Discover Jagermeister 1L:
The 56 botanical components in Jagermeister Liqueur create a powerful and balanced shot that is best served ice-cold. The original Jagermeister recipe was created in Wolfenbüttel, Germany, in 1878, and has remained unchanged since then, matured in German oak barrels that are nearly 100 years old. Aficionados advise keeping a bottle of Jagermeister in the freezer to drink at the optimal temperature. It’s traditionally used as an after-dinner digestive help, but it’s also a favorite cocktail ingredient. This bottle holds 1.75 liters.
Discover Assorted Liqueurs
Liqueurs are an alcoholic beverage made from distilled spirits and other ingredients including sugar, fruits, herbs, and spices. They are usually highly sweetened and un-aged beyond a resting time during manufacturing, if required, allowing their tastes to mix, and are often served with or after dessert.
Liquor, on the other hand, is sweet by nature, while liquor has a powerful taste that is everything from sweet. This word is really used to describe these sweetened spirits prepared with various tastes and extracts. One of the many reasons the two words are confused is because rum, brandy, and whiskey may all be used as a base spirit for liqueur. Liqueurs are liquors that have been sweetened and diluted. Liqueurs typically have an alcohol level of about 15% (compared to 40% in liqueurs), although they may reach up to 55%.
Liquors come in a variety of tastes, ranging from sweet and creamy to citrus-flavored and everything in between. Because many liqueurs are sweet and smooth, they may frequently be drunk without mixers or complex cocktail recipes.

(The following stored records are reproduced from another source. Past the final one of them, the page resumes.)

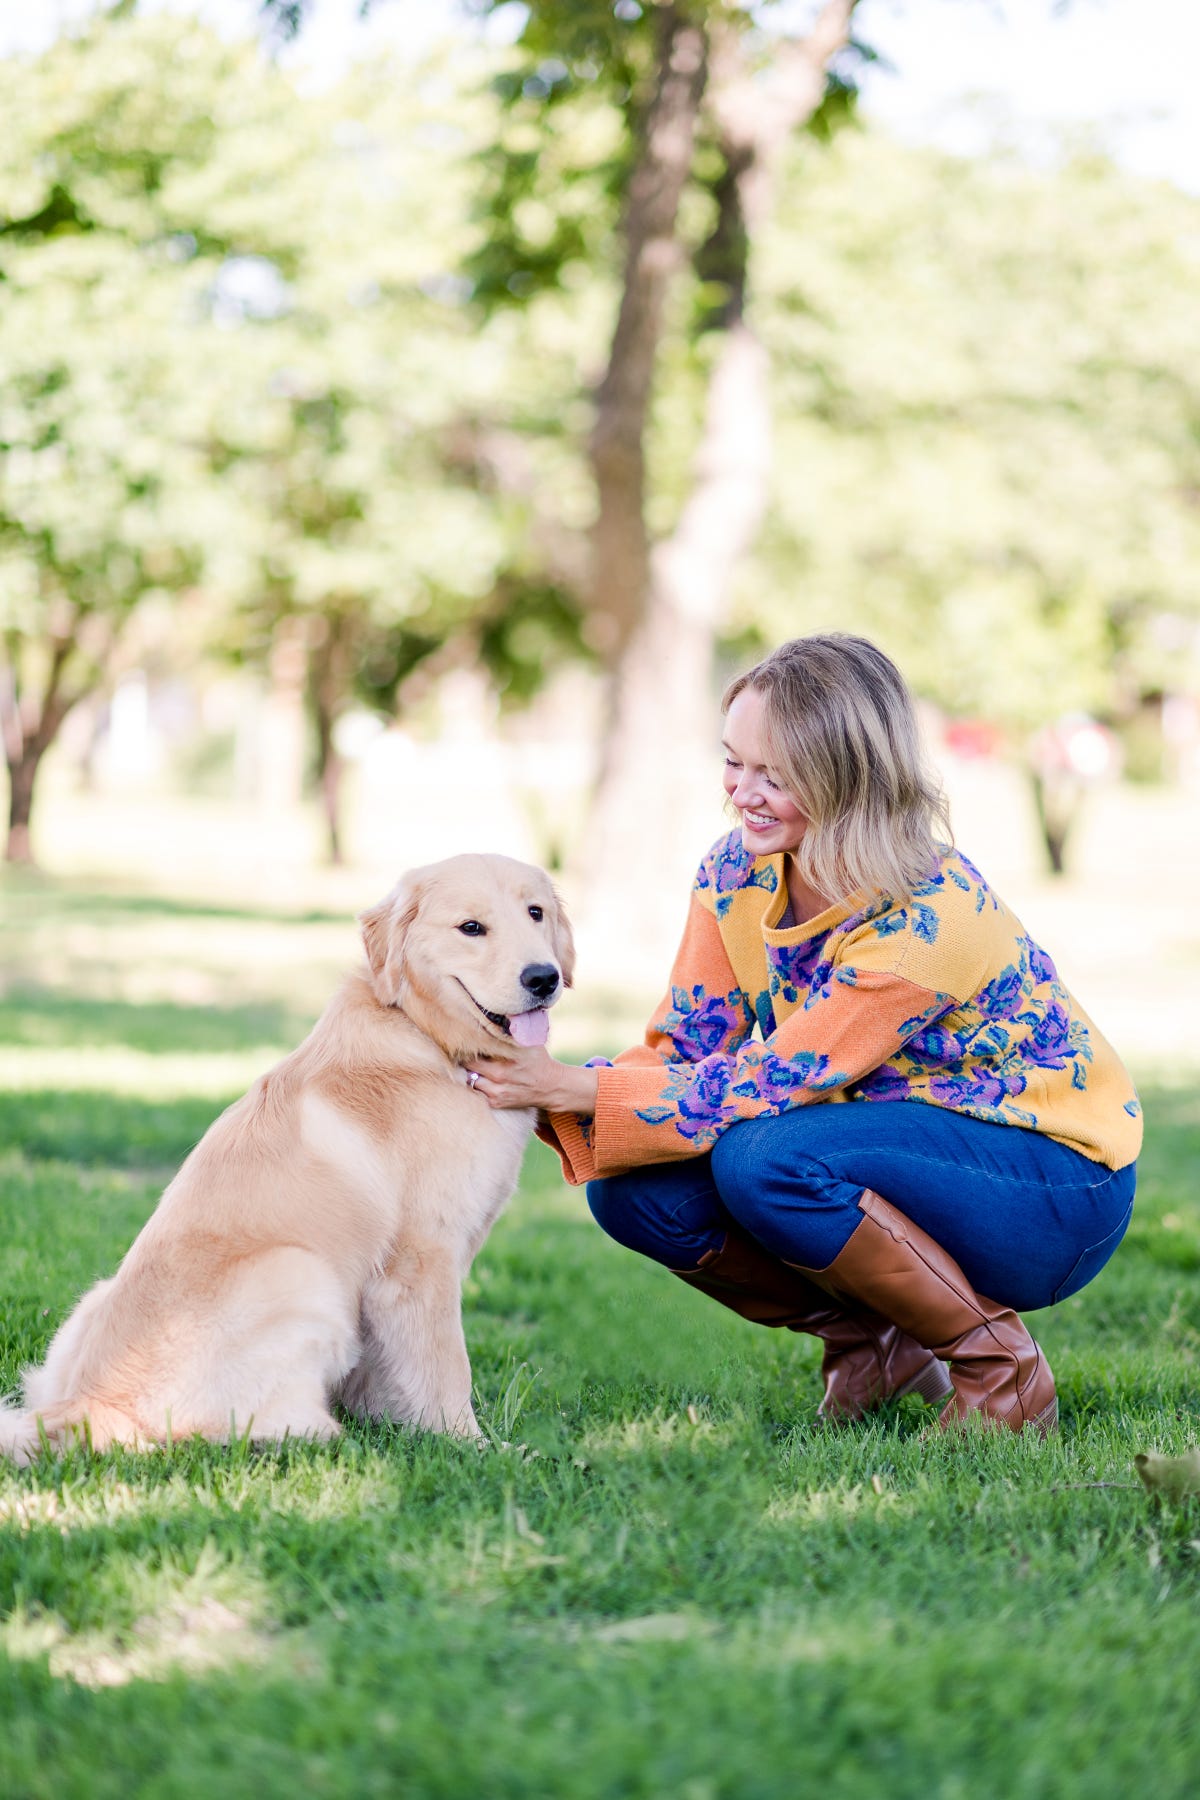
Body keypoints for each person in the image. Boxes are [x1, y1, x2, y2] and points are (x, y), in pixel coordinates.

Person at [466, 635, 1142, 1435]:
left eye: (775, 775)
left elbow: (772, 1084)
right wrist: (556, 1096)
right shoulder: (736, 873)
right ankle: (875, 1348)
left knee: (766, 1156)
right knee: (634, 1187)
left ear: (846, 778)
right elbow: (689, 1049)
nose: (742, 793)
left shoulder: (931, 915)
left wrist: (575, 1087)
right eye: (734, 762)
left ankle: (1001, 1370)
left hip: (1051, 1185)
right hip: (887, 1152)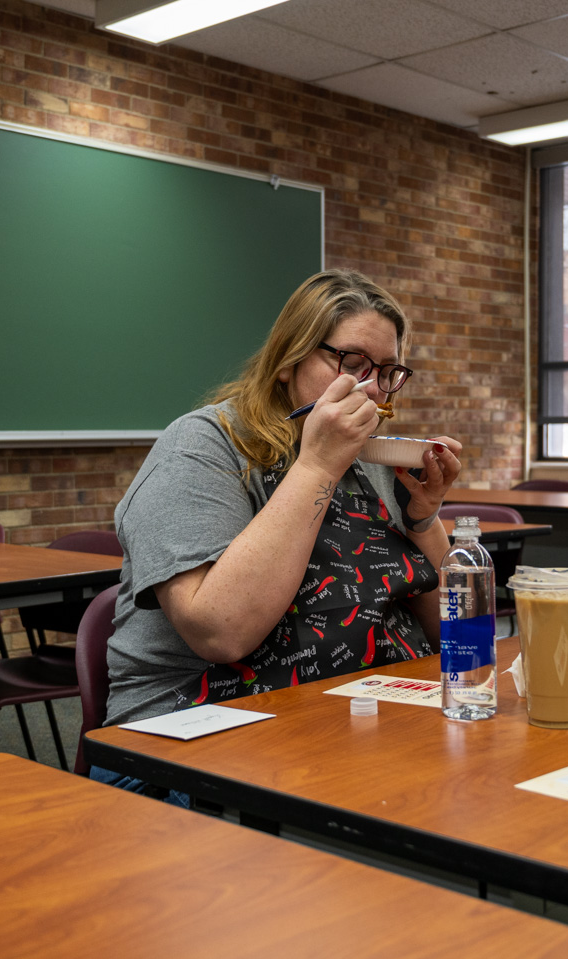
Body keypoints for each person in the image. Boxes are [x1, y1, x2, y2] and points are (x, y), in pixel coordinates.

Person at [95, 270, 462, 792]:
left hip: (362, 718)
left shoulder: (376, 459)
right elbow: (220, 631)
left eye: (386, 372)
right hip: (199, 732)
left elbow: (455, 638)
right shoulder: (204, 447)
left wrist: (424, 519)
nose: (373, 390)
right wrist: (316, 468)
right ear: (290, 360)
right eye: (352, 363)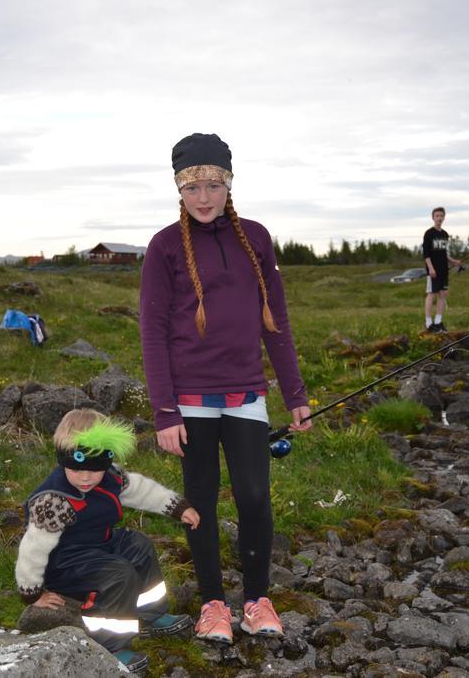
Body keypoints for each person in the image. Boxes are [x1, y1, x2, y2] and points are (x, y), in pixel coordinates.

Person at [139, 133, 312, 645]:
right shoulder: (165, 246)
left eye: (214, 184)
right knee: (201, 501)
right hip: (189, 402)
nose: (204, 197)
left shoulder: (255, 238)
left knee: (255, 496)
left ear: (229, 184)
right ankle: (214, 603)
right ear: (179, 189)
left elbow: (275, 320)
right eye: (193, 187)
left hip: (246, 396)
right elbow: (152, 331)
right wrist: (164, 412)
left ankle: (257, 599)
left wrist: (296, 395)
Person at [14, 409, 201, 672]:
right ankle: (109, 645)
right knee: (119, 575)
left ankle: (150, 614)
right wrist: (32, 593)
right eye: (77, 469)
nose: (86, 477)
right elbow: (34, 548)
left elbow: (140, 490)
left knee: (139, 546)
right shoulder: (54, 501)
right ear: (63, 460)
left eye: (94, 469)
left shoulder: (111, 476)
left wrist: (178, 507)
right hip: (64, 563)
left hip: (100, 544)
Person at [422, 206, 463, 332]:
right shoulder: (429, 233)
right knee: (431, 294)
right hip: (433, 271)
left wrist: (453, 261)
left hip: (444, 270)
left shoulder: (445, 234)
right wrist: (431, 268)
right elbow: (426, 254)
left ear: (444, 217)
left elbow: (443, 253)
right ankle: (429, 323)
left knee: (443, 294)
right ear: (433, 218)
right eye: (437, 216)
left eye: (441, 216)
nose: (439, 218)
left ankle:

About the Producer: Jägermeister
Wilhelm Mast worked as a vinegar producer and wine seller in Wolfenbüttel, Germany. Curt Mast (1897–1970), his son, was a lifelong enthusiast for the creation of spirits and liqueurs, and was eager to assist his father in the business from an early age. Curt developed the recipe for "Jägermeister" in 1934, when he was 37 years old and had taken over his father's business. Curt was a voracious hunter. Jägermeister translates to "Master Hunter," "Hunt Master," or "Master of the Hunt" in German. It is the title of a high-ranking officer in charge of hunting and gamekeeping affairs. Jägermeister was a job title that has been around for centuries. The new Reichsjagdgesetz (Reich Hunting Law) of 1934 re-defines the term, allowing senior foresters, game wardens, and gamekeepers in the German civil service to use it. When the new hunting law was enacted, Hermann Göring was appointed Reichsjägermeister (Reich Hunting Master). When Jägermeister was first introduced in 1935, Germans were already familiar with the brand, which they referred to as "Göring-Schnaps." Sidney Frank (1919–2006), who managed an American liquor importing company, was instrumental in bringing Jägermeister to a wider international audience. From the 1980s, he advertised the drink as a party drink to the youth and student market - a quite different niche than its previous conservative brand position in its native German market. A market research firm described him as "a promotional genius" for creating "an unpronounceable liqueur...drunk by elderly, blue-collar Germans as an after-dinner digestive aid... associated with 'party,'" according to New York magazine. Sidney Frank Importing was eventually purchased by Mast-Jägermeister in 2015.